_WHAT YOU HAVE TO DO_. Could you format every line of the records below as a JSON list of strings, one string per line, leaving out any blank lines?

_RECORDS SUPPLIED_.
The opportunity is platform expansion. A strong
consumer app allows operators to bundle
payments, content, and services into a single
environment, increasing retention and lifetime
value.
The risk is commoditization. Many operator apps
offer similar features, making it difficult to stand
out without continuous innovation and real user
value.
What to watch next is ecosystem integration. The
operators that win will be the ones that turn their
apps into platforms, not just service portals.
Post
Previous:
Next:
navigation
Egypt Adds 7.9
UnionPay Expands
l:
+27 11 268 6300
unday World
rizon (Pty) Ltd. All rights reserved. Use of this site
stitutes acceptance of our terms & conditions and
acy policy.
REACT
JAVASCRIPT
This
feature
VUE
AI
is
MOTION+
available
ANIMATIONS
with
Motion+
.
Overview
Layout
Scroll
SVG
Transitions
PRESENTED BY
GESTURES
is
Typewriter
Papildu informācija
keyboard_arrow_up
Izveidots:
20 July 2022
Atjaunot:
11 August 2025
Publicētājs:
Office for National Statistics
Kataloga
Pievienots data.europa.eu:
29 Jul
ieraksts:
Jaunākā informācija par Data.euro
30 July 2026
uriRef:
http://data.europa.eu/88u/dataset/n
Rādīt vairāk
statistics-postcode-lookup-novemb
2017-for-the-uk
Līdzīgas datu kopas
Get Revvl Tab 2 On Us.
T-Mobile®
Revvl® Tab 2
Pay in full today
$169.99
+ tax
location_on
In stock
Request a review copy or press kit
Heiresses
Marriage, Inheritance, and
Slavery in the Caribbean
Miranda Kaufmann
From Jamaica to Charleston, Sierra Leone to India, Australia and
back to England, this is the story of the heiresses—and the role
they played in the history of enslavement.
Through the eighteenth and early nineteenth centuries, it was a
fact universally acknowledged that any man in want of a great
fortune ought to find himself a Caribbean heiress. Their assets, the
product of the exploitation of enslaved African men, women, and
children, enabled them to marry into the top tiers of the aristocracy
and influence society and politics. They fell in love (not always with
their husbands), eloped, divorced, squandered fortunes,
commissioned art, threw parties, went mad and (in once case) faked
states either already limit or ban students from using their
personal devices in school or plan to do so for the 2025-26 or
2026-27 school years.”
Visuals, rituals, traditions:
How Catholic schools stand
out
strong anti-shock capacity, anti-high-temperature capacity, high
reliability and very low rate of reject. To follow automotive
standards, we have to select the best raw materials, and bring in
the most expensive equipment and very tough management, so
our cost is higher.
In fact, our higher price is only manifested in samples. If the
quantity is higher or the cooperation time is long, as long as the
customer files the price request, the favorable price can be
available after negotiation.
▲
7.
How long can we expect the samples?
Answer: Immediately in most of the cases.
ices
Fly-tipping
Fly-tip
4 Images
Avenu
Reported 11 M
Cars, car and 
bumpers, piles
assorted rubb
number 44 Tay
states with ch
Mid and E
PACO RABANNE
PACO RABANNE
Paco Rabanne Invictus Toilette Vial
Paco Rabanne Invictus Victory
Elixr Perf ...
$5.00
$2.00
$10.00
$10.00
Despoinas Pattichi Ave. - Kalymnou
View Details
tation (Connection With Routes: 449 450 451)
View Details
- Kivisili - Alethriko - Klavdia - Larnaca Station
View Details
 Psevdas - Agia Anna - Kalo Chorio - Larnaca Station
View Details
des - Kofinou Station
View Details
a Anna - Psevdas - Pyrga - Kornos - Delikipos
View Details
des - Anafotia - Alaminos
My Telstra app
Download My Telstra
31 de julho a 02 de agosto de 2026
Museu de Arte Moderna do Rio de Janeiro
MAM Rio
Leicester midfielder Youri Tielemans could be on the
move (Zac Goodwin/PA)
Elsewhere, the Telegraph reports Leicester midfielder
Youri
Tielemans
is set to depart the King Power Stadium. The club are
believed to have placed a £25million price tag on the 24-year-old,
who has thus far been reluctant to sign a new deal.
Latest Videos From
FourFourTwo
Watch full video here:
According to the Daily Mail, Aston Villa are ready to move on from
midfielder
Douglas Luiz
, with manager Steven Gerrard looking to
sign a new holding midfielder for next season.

_SOLUTION TO THE PROBLEM_.
[
  "The opportunity is platform expansion. A strong",
  "consumer app allows operators to bundle",
  "payments, content, and services into a single",
  "environment, increasing retention and lifetime",
  "value.",
  "The risk is commoditization. Many operator apps",
  "offer similar features, making it difficult to stand",
  "out without continuous innovation and real user",
  "value.",
  "What to watch next is ecosystem integration. The",
  "operators that win will be the ones that turn their",
  "apps into platforms, not just service portals.",
  "Post",
  "Previous:",
  "Next:",
  "navigation",
  "Egypt Adds 7.9",
  "UnionPay Expands",
  "l:",
  "+27 11 268 6300",
  "unday World",
  "rizon (Pty) Ltd. All rights reserved. Use of this site",
  "stitutes acceptance of our terms & conditions and",
  "acy policy.",
  "REACT",
  "JAVASCRIPT",
  "This",
  "feature",
  "VUE",
  "AI",
  "is",
  "MOTION+",
  "available",
  "ANIMATIONS",
  "with",
  "Motion+",
  ".",
  "Overview",
  "Layout",
  "Scroll",
  "SVG",
  "Transitions",
  "PRESENTED BY",
  "GESTURES",
  "is",
  "Typewriter",
  "Papildu informācija",
  "keyboard_arrow_up",
  "Izveidots:",
  "20 July 2022",
  "Atjaunot:",
  "11 August 2025",
  "Publicētājs:",
  "Office for National Statistics",
  "Kataloga",
  "Pievienots data.europa.eu:",
  "29 Jul",
  "ieraksts:",
  "Jaunākā informācija par Data.euro",
  "30 July 2026",
  "uriRef:",
  "http://data.europa.eu/88u/dataset/n",
  "Rādīt vairāk",
  "statistics-postcode-lookup-novemb",
  "2017-for-the-uk",
  "Līdzīgas datu kopas",
  "Get Revvl Tab 2 On Us.",
  "T-Mobile®",
  "Revvl® Tab 2",
  "Pay in full today",
  "$169.99",
  "+ tax",
  "location_on",
  "In stock",
  "Request a review copy or press kit",
  "Heiresses",
  "Marriage, Inheritance, and",
  "Slavery in the Caribbean",
  "Miranda Kaufmann",
  "From Jamaica to Charleston, Sierra Leone to India, Australia and",
  "back to England, this is the story of the heiresses—and the role",
  "they played in the history of enslavement.",
  "Through the eighteenth and early nineteenth centuries, it was a",
  "fact universally acknowledged that any man in want of a great",
  "fortune ought to find himself a Caribbean heiress. Their assets, the",
  "product of the exploitation of enslaved African men, women, and",
  "children, enabled them to marry into the top tiers of the aristocracy",
  "and influence society and politics. They fell in love (not always with",
  "their husbands), eloped, divorced, squandered fortunes,",
  "commissioned art, threw parties, went mad and (in once case) faked",
  "states either already limit or ban students from using their",
  "personal devices in school or plan to do so for the 2025-26 or",
  "2026-27 school years.”",
  "Visuals, rituals, traditions:",
  "How Catholic schools stand",
  "out",
  "strong anti-shock capacity, anti-high-temperature capacity, high",
  "reliability and very low rate of reject. To follow automotive",
  "standards, we have to select the best raw materials, and bring in",
  "the most expensive equipment and very tough management, so",
  "our cost is higher.",
  "In fact, our higher price is only manifested in samples. If the",
  "quantity is higher or the cooperation time is long, as long as the",
  "customer files the price request, the favorable price can be",
  "available after negotiation.",
  "▲",
  "7.",
  "How long can we expect the samples?",
  "Answer: Immediately in most of the cases.",
  "ices",
  "Fly-tipping",
  "Fly-tip",
  "4 Images",
  "Avenu",
  "Reported 11 M",
  "Cars, car and ",
  "bumpers, piles",
  "assorted rubb",
  "number 44 Tay",
  "states with ch",
  "Mid and E",
  "PACO RABANNE",
  "PACO RABANNE",
  "Paco Rabanne Invictus Toilette Vial",
  "Paco Rabanne Invictus Victory",
  "Elixr Perf ...",
  "$5.00",
  "$2.00",
  "$10.00",
  "$10.00",
  "Despoinas Pattichi Ave. - Kalymnou",
  "View Details",
  "tation (Connection With Routes: 449 450 451)",
  "View Details",
  "- Kivisili - Alethriko - Klavdia - Larnaca Station",
  "View Details",
  " Psevdas - Agia Anna - Kalo Chorio - Larnaca Station",
  "View Details",
  "des - Kofinou Station",
  "View Details",
  "a Anna - Psevdas - Pyrga - Kornos - Delikipos",
  "View Details",
  "des - Anafotia - Alaminos",
  "My Telstra app",
  "Download My Telstra",
  "31 de julho a 02 de agosto de 2026",
  "Museu de Arte Moderna do Rio de Janeiro",
  "MAM Rio",
  "Leicester midfielder Youri Tielemans could be on the",
  "move (Zac Goodwin/PA)",
  "Elsewhere, the Telegraph reports Leicester midfielder",
  "Youri",
  "Tielemans",
  "is set to depart the King Power Stadium. The club are",
  "believed to have placed a £25million price tag on the 24-year-old,",
  "who has thus far been reluctant to sign a new deal.",
  "Latest Videos From",
  "FourFourTwo",
  "Watch full video here:",
  "According to the Daily Mail, Aston Villa are ready to move on from",
  "midfielder",
  "Douglas Luiz",
  ", with manager Steven Gerrard looking to",
  "sign a new holding midfielder for next season."
]